I know you all went out and ordered Golly #1 last month, right?  Well, on page 299, Markosia is bringing us the second issue.  It includes the phrase "The charismatic preacher is secretly a demonic were-hog ..."  Sold!

Oni Press has its normal selection, including Damned #4 (get it before it skyrockets in value!) and Wasteland #6 (buy it or Antony Johnston will spit in your milk!), as well as The Leading Man trade paperback (page 309).  I skipped this because I figured I could just wait for the trade.  I think Cronin likes it, but are there any opinions on it out there?  Is it worth the 15 dollars?

A few bloggers I read have been grumpy about "extra" crap in DVDs and such, and while I'm not as grumpy, I see their point.  This George Lucas phenomenon (Lucasization?) has drifted into comics, not only with the Big Boys and the "remastered" version of Infinite Crisis (which, if DC is to be believed when it first came out, is the greatest thing since Charlemagne conquered Europe, so why did they need to change anything?), but even into the tiny presses.  This is a roundabout way of saying that one of the more entertaining mini-series of last year, Captain Gravity and the Power of the Vril, is out in trade paperback from Penny Farthing Press on page 312.  It will set you back 20 dollars, but it's a very fun read.  I'm grumpy because I bought each individual issue and tried to pimp it as much as I could, for two reasons: it's good, and it needed pimping.  I know a few people checked it out because of me (they told me), and that's what all this media is for, really - I don't read every book, and neither do you, so it's nice to zip around the Internet and see if there is anything out there that might be neat.  I don't want a medal from Penny Farthing, but I would like them to not put 30 additional pages into the trade paperback that I never read!  On page 310, they proudly proclaim this.  Excuse me?  Why the hell did I buy each issue, miss one and ask the guy at the comic book shoppe to track it down for me (which he did) and tell everyone to buy it if you're just going to add 30 freakin' pages to the trade?  That just pisses me off.  If you haven't bought this, you should, because it's a fine book, but this practice will not endear me to comic book companies.  What the hell?

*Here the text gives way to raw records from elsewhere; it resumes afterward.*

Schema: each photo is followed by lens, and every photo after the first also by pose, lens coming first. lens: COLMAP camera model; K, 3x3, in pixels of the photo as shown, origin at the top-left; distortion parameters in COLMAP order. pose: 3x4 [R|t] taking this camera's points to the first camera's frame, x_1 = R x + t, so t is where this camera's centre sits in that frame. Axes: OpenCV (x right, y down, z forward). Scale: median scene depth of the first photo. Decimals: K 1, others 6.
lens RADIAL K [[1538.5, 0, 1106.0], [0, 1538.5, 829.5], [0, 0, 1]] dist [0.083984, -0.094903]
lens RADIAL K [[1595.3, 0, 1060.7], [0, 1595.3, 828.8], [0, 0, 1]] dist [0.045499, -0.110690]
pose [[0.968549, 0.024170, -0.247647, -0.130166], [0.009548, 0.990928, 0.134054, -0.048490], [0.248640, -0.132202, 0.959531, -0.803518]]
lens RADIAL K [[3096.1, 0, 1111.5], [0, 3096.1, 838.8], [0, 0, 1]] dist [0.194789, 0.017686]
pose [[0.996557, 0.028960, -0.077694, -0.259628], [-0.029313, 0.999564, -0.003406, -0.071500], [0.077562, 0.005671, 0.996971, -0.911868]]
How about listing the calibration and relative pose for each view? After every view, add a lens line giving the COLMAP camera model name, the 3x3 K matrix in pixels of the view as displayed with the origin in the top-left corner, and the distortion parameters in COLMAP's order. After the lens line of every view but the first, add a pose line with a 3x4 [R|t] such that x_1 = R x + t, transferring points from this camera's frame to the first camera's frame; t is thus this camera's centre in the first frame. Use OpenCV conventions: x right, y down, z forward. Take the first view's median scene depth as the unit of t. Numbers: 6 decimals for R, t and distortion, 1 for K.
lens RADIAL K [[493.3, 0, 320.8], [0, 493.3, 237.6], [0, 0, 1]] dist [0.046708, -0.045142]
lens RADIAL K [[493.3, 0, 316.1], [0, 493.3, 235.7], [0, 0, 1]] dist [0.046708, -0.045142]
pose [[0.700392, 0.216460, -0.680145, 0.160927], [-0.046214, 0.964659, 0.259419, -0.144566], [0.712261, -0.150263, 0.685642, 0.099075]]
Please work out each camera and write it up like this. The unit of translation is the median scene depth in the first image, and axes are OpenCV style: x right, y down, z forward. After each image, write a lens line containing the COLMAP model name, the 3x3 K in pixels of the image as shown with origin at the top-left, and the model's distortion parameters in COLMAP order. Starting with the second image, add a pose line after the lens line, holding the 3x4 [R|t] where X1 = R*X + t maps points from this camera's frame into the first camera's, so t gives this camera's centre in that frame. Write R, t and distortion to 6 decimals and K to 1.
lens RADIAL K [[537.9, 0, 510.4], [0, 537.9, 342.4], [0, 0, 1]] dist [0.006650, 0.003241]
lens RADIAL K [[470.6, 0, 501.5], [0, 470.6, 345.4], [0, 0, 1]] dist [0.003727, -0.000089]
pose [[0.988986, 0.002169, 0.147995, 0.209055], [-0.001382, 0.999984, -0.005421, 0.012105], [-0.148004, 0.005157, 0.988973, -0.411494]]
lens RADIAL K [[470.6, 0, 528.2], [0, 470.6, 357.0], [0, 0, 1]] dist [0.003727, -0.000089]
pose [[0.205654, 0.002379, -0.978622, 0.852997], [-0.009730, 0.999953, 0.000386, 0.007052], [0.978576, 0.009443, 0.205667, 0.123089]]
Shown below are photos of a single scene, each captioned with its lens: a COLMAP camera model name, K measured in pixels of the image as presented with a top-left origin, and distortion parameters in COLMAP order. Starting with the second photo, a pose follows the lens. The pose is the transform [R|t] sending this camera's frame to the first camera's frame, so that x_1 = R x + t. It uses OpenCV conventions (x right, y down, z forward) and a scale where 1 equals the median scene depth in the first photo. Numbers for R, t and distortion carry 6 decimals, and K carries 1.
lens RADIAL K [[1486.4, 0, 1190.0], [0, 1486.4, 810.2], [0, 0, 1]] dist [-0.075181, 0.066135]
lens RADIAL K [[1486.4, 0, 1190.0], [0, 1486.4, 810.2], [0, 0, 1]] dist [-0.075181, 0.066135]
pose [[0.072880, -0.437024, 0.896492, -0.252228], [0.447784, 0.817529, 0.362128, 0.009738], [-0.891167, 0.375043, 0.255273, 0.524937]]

Tucked away in the corner of page 313 is a new printing of The Complete Ballad of Halo Jones by Alan Moore and Ian Gibson from Rebellion.  This is a wonderful book, and you owe it to yourself to read it.  Moore's writing is stellar as usual, and Gibson's art is magnificent.

Top Shelf has a couple of interesting books coming out on page 338.  Regards from Serbia tells the story of a man experiencing the Balkan war from, basically, ground zero.  The war fascinates me, and this looks like a very interesting look at living through it (I just finished Bosnian Flat Dog, another Balkan War comic).  They also offer The Surrogates in trade.  This is another wonderful mini-series from last year, and it's something that is action-packed yet still thought-provoking.

That's all she wrote for another month.  Remember, the good comics aren't going to just come to you!  You have to go out and seek them!

¹ Burgas Guarantee not valid in Delaware, Kansas, Hawaii, or, heck, any state in the Union, or even any country on the planet (except Kiribati). It is, however, valid in the Negative Zone.  And in Captain Airstrip's reality (Earth 744).  And on Earth-X.